The survey also found that these organizations lost 22.6% of their revenue during the pandemic—money needed to keep institutions open and running at full capacity. And while provider-relief funding given by the government helped a bit, only 32% of the community behavioral health care services surveyed received any relief from the first round of funding. In a statement published with the survey, Chuck Ingoglia, president and CEO of the National Council for Behavioral Health, stated that these organizations must also be considered essential. "Congress and the administration have created dedicated funding streams for critical access hospitals, nursing homes, federally qualified health centers. It's time to level the playing field and add behavioral health organizations, which are just as critical, to the funding stream to ensure they can continue to provide care for millions of Americans," he said.

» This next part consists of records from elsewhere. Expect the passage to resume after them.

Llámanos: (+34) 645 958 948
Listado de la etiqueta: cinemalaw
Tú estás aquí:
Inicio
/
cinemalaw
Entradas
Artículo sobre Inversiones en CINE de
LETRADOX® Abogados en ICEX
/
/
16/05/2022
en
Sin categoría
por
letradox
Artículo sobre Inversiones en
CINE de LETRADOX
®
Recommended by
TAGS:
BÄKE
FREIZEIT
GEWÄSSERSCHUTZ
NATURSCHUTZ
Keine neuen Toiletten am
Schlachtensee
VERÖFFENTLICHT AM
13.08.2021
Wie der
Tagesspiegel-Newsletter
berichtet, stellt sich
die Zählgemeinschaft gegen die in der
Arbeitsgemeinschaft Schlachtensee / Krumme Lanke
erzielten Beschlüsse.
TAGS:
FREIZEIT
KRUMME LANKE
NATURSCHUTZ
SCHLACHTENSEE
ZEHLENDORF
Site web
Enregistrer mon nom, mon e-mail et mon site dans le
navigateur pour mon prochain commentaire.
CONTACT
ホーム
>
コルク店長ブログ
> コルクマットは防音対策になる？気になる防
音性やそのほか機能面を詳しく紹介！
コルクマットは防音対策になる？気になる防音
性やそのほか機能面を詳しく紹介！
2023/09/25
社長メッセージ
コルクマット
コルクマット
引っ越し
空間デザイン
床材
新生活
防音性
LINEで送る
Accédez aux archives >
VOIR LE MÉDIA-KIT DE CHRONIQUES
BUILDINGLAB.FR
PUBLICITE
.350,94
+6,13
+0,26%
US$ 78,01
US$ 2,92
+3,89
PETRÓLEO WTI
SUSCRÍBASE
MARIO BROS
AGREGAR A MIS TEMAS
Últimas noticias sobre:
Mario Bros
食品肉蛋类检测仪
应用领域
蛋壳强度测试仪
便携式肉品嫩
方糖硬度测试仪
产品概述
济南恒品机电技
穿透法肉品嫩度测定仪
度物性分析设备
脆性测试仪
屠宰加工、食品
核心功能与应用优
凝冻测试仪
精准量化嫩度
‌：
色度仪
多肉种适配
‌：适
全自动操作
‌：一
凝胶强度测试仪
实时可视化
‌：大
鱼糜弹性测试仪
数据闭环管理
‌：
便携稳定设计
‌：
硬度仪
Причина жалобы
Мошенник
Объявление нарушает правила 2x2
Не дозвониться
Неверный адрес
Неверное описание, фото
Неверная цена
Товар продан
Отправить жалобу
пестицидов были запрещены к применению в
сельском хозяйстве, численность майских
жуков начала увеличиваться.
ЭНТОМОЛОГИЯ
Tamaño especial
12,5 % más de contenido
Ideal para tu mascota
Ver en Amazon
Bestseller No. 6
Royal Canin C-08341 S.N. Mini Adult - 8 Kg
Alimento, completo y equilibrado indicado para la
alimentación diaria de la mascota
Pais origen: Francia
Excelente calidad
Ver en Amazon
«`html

In addition to considering these behavioral services as essential care, the pandemic has also brought to light some inefficiencies in how former addicts are able to receive treatment, even when it's available to them. COVID-19 has shown that the process of obtaining methadone and buprenorphine is stricter than it needs to be, experts believe. "The sky doesn't fall when you loosen restrictions," Vakharia says. Making naloxone more readily available may also help, she adds. Naloxone (commonly known by its brand name Narcan) is an FDA-approved medication that can reverse the effects of an overdose, but it can be difficult to access when prescribed due to high copays or decreased chances of getting life insurance after a prescription, she explains.
After Brown relapsed in July 2020, it took a near-fatal car crash a month later to make her realize she was in danger again—and that she needed to recommit to treatment. "I hadn't taken from anyone. I hadn't overdosed," she says. But the accident showed her that she had "woken the beast back up." Brown returned to her treatment facility in August and has been sober ever since. "I kind of had to come back with my tail between my legs," she says. "I do need that accountability of being drug tested [at the facility]."
Luckily, she says her second try at recovery has been easier, especially due to loosening restrictions from COVID-19. "We have softball on Sundays. We get coffee again," Brown says, adding that she feels different than before. "There's no significant epiphanies I'm going to have, but there's a program that can help me not feel guilty, not feel ashamed. I'm a lot more invested now."
Smith, too, has found ways to stay rooted in recovery during the pandemic, including the use of Facebook to socialize with others who are in the same boat. "One thing that's now in place: Foundations has [an] alumni association through Facebook that's a little more interactive," he says. He's also come to terms with the understanding that, while getting sober anytime is hard, getting sober during a pandemic is even tougher. "I've got to be more careful. I've got to be more vigilant," he says. "The next alternative for me is death. That's what I'm looking at." He's even got a plan in place, should he fall back into his dangerous addiction: Start over, go right back to recovery, and remind himself: "Don't be embarrassed. You have a disease."